Philippians 2:13 “For it is God who is at work in you, both to will and to work for his good pleasure.”


What does authenticity look like to you?

I am a huge fan of being authentic in a culture that is so saturated with ‘ fake’, filters and edited photos.

…That is so saturated with fake and unattainable.

…That is so saturated with unrealistic expectations.

This impacts us whether we choose to acknowledge it or not.

We may choose to believe that social media doesn’t really affect us; that all those perfect selfies of endlessly happy and smiling perfect-looking people doesn’t bring us down.  That mainstream media doesn’t rub off on us…we know it’s all fake right? If you are brave enough to be honest with yourself, I think the truth tells a very different story.


Inauthenticity sums up our culture, our media, and our social media, it goes deep and far even saturating our friendships and relationships. 

Inauthenticity is a theme of this generation.


Are we scared of showing our mess?

Are we scared of judgement? Of not being good enough?  Why does being good enough matter anyway?

I have chosen to go against the grain.

I challenge you to dig deep and really think how this affects you.

I will not be a victim and let inauthenticy steal real joy from my life.  I haven’t always been this strong.  There was a time in my life when media directly dictated my worth.  My appearances and my self-worth were measured by an unattainable image.  I felt I never could become or make myself good enough.  No matter how hard I tried, I was still lonely, I was still not thin enough, I wasn’t trendy enough and on and on…I just couldn’t reach the bar.  It was always one step too high for me.

Then the era of social media came into play.  This was a whole new beast.  Creating new levels of unattainable.
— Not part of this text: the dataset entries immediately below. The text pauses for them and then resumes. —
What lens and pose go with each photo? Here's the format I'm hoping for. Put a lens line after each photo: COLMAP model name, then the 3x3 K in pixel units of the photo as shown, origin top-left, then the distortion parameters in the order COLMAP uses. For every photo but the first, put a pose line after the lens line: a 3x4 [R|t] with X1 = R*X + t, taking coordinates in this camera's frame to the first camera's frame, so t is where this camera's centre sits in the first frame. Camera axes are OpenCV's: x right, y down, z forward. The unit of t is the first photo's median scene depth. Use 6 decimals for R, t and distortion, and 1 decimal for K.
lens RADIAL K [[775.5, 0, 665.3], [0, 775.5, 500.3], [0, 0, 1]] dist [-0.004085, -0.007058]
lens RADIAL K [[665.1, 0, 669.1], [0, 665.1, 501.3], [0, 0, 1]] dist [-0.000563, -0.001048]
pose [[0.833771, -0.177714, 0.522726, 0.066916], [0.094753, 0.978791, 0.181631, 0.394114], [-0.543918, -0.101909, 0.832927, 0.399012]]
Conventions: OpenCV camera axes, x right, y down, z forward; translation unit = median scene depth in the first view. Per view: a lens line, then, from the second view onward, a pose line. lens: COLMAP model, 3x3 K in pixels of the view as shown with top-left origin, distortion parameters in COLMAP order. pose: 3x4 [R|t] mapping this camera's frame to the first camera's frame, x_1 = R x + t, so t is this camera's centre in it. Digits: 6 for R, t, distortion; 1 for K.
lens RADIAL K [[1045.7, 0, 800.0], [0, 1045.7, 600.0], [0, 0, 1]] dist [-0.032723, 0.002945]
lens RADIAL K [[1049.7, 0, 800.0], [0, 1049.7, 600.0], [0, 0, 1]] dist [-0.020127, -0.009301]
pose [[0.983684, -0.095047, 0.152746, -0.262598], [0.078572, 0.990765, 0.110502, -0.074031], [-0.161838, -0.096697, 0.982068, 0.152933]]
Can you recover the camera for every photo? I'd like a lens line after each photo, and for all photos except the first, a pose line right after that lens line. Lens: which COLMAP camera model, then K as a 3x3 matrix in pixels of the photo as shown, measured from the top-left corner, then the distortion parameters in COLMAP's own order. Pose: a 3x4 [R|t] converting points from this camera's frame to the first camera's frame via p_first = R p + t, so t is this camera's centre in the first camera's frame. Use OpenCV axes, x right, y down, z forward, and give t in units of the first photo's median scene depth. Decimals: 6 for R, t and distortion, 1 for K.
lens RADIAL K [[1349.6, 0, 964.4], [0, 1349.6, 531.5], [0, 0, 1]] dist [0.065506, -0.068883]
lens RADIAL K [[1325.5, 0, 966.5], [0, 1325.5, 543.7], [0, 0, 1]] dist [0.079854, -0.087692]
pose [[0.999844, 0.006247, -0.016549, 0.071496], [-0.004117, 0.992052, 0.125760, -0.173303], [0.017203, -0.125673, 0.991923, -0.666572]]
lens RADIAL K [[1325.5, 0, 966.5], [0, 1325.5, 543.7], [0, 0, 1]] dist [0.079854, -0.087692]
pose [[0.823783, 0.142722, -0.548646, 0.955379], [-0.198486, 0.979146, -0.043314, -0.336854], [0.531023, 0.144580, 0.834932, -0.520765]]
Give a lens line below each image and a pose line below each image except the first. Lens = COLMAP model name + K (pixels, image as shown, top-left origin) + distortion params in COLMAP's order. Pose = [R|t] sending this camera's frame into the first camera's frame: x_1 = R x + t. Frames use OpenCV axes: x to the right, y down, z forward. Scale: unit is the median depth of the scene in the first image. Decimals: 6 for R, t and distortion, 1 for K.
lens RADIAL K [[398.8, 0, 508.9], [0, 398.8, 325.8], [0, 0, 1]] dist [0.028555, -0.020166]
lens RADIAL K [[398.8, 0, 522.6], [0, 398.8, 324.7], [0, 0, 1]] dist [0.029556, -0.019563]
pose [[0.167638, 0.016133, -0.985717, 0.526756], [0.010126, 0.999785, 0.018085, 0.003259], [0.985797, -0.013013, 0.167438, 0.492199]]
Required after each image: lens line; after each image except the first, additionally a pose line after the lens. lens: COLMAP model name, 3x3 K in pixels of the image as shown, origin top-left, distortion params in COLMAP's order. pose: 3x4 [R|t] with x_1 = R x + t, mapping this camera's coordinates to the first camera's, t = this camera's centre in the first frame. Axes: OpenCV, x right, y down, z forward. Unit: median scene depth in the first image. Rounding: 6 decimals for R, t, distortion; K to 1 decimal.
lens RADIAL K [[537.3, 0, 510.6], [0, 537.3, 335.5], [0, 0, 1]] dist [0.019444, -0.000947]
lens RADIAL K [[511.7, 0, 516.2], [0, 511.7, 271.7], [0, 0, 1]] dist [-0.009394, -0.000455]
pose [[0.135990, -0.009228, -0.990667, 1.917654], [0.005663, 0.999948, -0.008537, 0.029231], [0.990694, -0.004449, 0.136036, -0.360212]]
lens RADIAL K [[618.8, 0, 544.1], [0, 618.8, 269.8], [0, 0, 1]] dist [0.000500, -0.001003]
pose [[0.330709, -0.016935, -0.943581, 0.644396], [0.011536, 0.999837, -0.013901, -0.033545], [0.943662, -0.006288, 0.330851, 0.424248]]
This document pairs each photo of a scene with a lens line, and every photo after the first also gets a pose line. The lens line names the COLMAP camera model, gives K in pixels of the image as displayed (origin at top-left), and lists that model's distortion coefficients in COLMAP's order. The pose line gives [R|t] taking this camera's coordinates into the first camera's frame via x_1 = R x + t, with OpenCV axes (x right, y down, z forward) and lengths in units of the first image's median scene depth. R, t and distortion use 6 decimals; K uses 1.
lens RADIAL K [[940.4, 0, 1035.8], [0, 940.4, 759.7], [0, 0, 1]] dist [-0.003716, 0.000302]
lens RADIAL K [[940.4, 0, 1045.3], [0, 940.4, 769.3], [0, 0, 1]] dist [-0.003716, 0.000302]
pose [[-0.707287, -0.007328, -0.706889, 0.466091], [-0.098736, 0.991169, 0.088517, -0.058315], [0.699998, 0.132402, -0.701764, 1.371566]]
When will it stop?  I am not against social media.  But I am against the perceived image it betrays.  I am not OK with young teenagers editing their photos with filters that change them to perfection.  This tells them that they are not pretty enough, not flawless enough to really be seen as they are.

Isn’t that what we all desire?  For others to see us?

To see us as we are.  And to accept us as we are, flaws and imperfections included because they are us.  We don’t get to pick and choose our character, our scars- both real and ones we carry deep inside ourselves.

It is my hearts cry that everyone will put the walls of inauthenticity down once and for all.  Let’s embrace who God made us to be.  Let’s embrace that we are enough. Let’s embrace that we were created for community that loves and supports each other regardless if we are hurt and broken.  Or broke.  Or struggling with image.  Or don’t have a clean house.  Or don’t have it all together.

How would our environments that we are in everyday change, if we embraced authenticity?

We are all wanting to be real, but fear holds us back.

Be the brave one

When asked how your family is, choose to share the truth. 

When asked how life is, maybe you get real and cry when you share how hard it is. 

If instead of portraying perfection we gained real and meaningful connections that allowed people in to see our hurts, our fears, us, we would be linking arms instead of building walls.  We would be allowing others to see that it is OK to be vulnerable.  When we become vulnerable in friendships, we take a step out of our loneliness and form community.   And when we support each other, and build each other up, we reinforce that we are in this together. We reinforce that we have each others’ backs.  We reinforce that it’s OK to be broken, and that we will get through this together.

So be the difference.

That neighbor, that co-worker, that mom, that friend, that teenager…choose to be real and brave.  Choose authenticity.